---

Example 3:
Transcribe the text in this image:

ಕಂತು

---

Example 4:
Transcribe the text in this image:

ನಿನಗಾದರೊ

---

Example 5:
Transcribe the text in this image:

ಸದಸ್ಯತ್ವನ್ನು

========================================

Brief: Once more, write out the records in full, exactly as they appear.

Reply to the exercise:
---

Example 3:
Transcribe the text in this image:

ಕಂತು

---

Example 4:
Transcribe the text in this image:

ನಿನಗಾದರೊ

---

Example 5:
Transcribe the text in this image:

ಸದಸ್ಯತ್ವನ್ನು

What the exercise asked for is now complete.